You have to find a way and a reason to dig your soul out of the cave it has crawled into inside of you and work a way out so that you can eventually move up and on with your life. You know that you will have good days again even if you are not interested in having one today. The irony is that you alternate from states of true loneliness and solitude and then states where you wish you could run and hide from the world. Having to explain how you are feeling to those who can’t understand is debilitating especially when this is reoccurring activity and no one on the outside (outside your migraine community) can appreciate why one episode is different or of what emotional state you are up to. Sadder still is when you have to force yourself to care about the little details of other people’s lives that you love but don’t have the strength to care about. That’s how I know I have hit a particular low point. I have to first rebuild my strength to care about my life, outside of my head.
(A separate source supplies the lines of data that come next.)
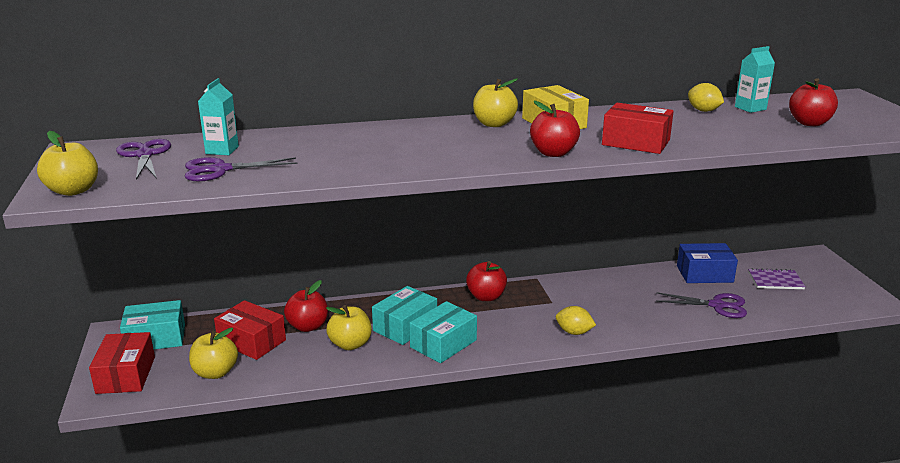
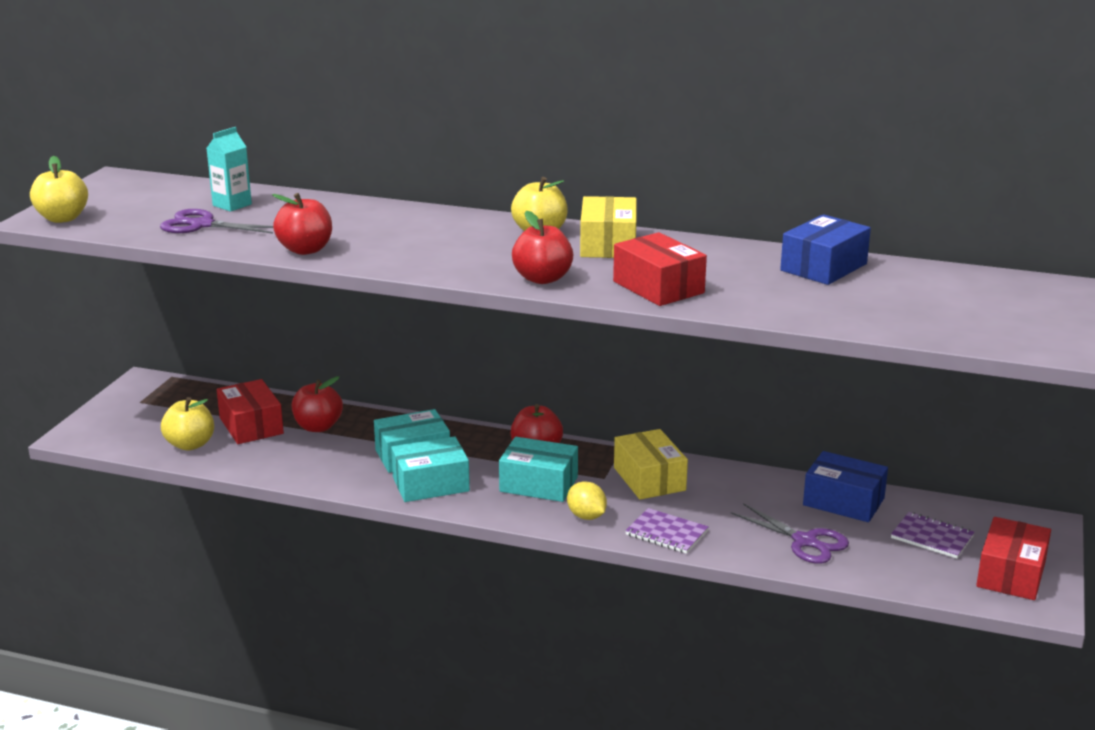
camera: 30 degrees right, 0 degrees up
red box [89,332,155,394] -> red box moved to [976,517,1051,600]
purple scissors [116,139,171,180] -> none
turquoise box [120,300,185,349] -> turquoise box moved to [499,437,578,502]
yellow apple [326,305,372,350] -> none
yellow lemon [688,83,724,112] -> blue box [780,214,871,285]
turquoise carton [735,46,775,113] -> none
red apple [789,78,838,126] -> red apple moved to [272,193,332,255]
none -> yellow box [614,429,688,499]
none -> purple notebook [625,508,709,554]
For me writing and reading are the things that soothe me the most and bring me the most joy. They are also among the top things to go when an attack hits. I have the proof staring at me all the time, it is a bag filled with a month’s worth of New York Times newspapers. I get daily delivery but refuse to throw them out until I can at least glance through them. I have postponed my service now but those old ones are looking at me, taunting me, I want to light them on fire. However when I am doing better, slowly it’s always a gradual process as your body learns to function when it can, I can go through them one day at a time. I feel like I am in A.A. because I say that all of the time.
As for my writing the proof is on my blog and this is the absolute most painful part. I yearn to write it is in my blood. But I can barely function a lot of the time and when I can I am not able to drain myself with this one task. But it is all I think about. I know what I am working on, should be working on, what is coming next. It breaks my heart. So when I am in the depression stage I dwell on my writing. After not getting to work, the other thing that makes me feel like a failure is not posting regular blogs. Ultimately the person I am always failing is myself. Ironic, huh?
I didn’t even know that until just now. Writing works everything out for me and clears my head. That’s when I knew this blog HAD to come in rare form. I was trying desperately to get my soul back on track and in order to entice it out. I knew I had to be brutally honest and in order to do that I had to announce it and share it. Otherwise I would be a coward and continue to live lying to myself. This way I can let it out and away.
It is like the five stages of grief. Acceptance is always the last step to admitting you have a problem.
For me it is an important step in realizing I am still the person I was but I have a serious illness and it is okay if that has changed me some.
The next step has to be that it has changed me for the better.